Defensive Stats: 2014/15
Tackles won/lost: 73/17
Tackles won (%): 81.1%
Duals won/lost: 190/205
Duals won (%): 48.1%
Fouls conceded: 30
Defensive Stats: 2015/16
Tackles won/lost: 13/4
Tackles won (%): 76.5%
Duals won/lost: 38/50
Duals won (%): 43.2%
Fouls conceded: 11
So, the man who proved so pivotal in Chelsea’s title-winning team last season - the deep-lying playmaker; the passer; the quarter-back, if you like - simply isn’t putting in his defensive shift. So what are Mourinho’s options, aside from keeping him in the team?
The Portuguese could opt for a more defensive-minded central midfielder, with his main three options Ramires, Ruben Loftus-Cheek or John Obi Mikel. Ramires has played long spells in this position for the team, providing incredible work-rate and, at times, moments of class in front of goal. The Brazilian, however, can be rash in a tackle and a liability when in possession.
Loftus-Cheek seems to be Mourinho’s ideal man.

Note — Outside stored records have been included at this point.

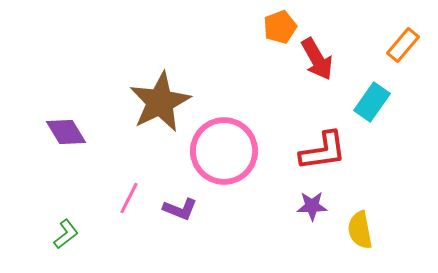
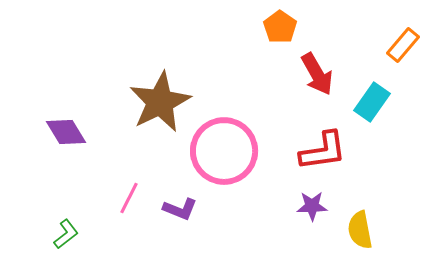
orange pentagon: rotated 16 degrees counterclockwise
red arrow: moved 15 px down
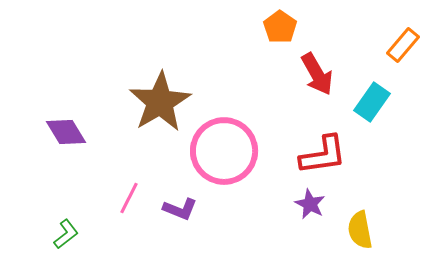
brown star: rotated 4 degrees counterclockwise
red L-shape: moved 4 px down
purple star: moved 2 px left, 2 px up; rotated 28 degrees clockwise
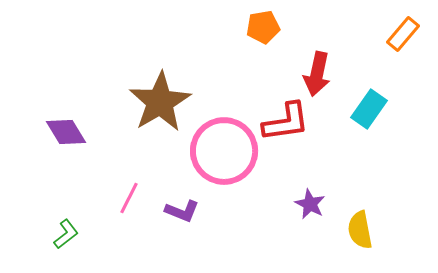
orange pentagon: moved 17 px left; rotated 28 degrees clockwise
orange rectangle: moved 11 px up
red arrow: rotated 42 degrees clockwise
cyan rectangle: moved 3 px left, 7 px down
red L-shape: moved 37 px left, 33 px up
purple L-shape: moved 2 px right, 2 px down
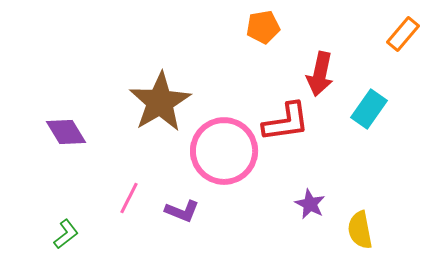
red arrow: moved 3 px right
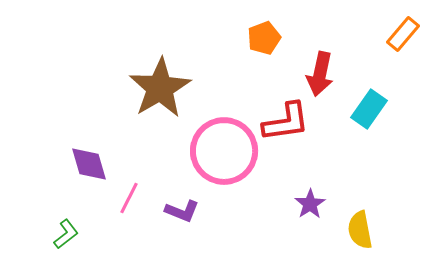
orange pentagon: moved 1 px right, 11 px down; rotated 12 degrees counterclockwise
brown star: moved 14 px up
purple diamond: moved 23 px right, 32 px down; rotated 15 degrees clockwise
purple star: rotated 12 degrees clockwise
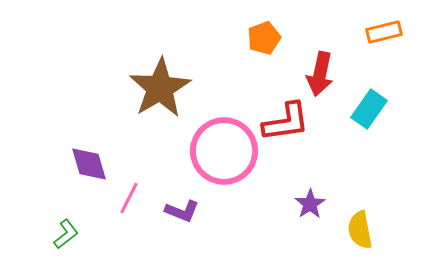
orange rectangle: moved 19 px left, 2 px up; rotated 36 degrees clockwise
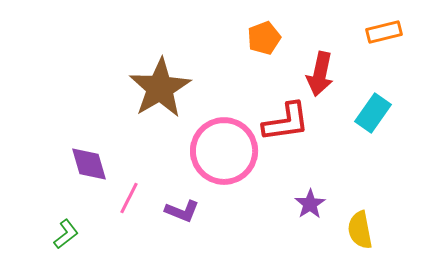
cyan rectangle: moved 4 px right, 4 px down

Similar in stature to Matic, the youngster is neat with the ball at his feet and possesses the physical attributes to break-up play and dominate in midfield.
The England starlet looked to be a part of Mourinho’s plans this season when he started to appear more and more towards the end of last season, but a pre-season bust-up has left Loftus-Cheek with one substitute appearance so far.
Finally, there is Mikel - a long-serving player for Chelsea who offers physicality and strength, but in the modern game does not offer enough going forward to claim a first-team spot.
Loftus-Cheek or Ramires look to be Chelsea’s better options and bringing one of these midfielders into the central midfield role can grant Fabregas the freedom to push forward and play behind striker, whether it be Diego Costa, Loic Remy or Radamel Falcao.
Here, the ex-Barcelona man can execute the precise passing ability that has become the trademark of small, technical midfielders, like Fabregas himself, David Silva and Juan Mata.
Statistics provided by Opta, as per Goal.com.